[TASK DESCRIPTION] Pictures do not belong in the copy; retype the records below exactly.

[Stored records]
────

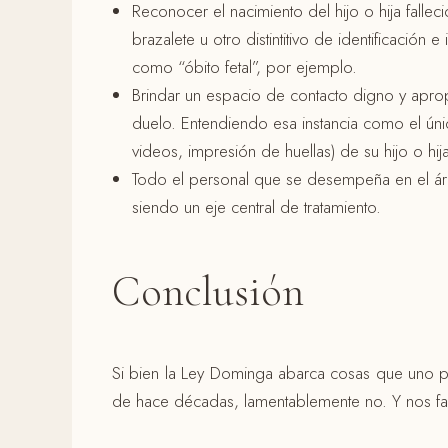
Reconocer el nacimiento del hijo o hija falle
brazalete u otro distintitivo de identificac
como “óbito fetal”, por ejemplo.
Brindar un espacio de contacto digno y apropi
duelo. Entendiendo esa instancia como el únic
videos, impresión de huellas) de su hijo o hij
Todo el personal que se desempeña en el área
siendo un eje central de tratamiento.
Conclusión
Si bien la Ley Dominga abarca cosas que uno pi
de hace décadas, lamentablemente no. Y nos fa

────

[FINAL ANSWER]
Reconocer el nacimiento del hijo o hija falle
brazalete u otro distintitivo de identificac
como “óbito fetal”, por ejemplo.
Brindar un espacio de contacto digno y apropi
duelo. Entendiendo esa instancia como el únic
videos, impresión de huellas) de su hijo o hij
Todo el personal que se desempeña en el área
siendo un eje central de tratamiento.
Conclusión
Si bien la Ley Dominga abarca cosas que uno pi
de hace décadas, lamentablemente no. Y nos fa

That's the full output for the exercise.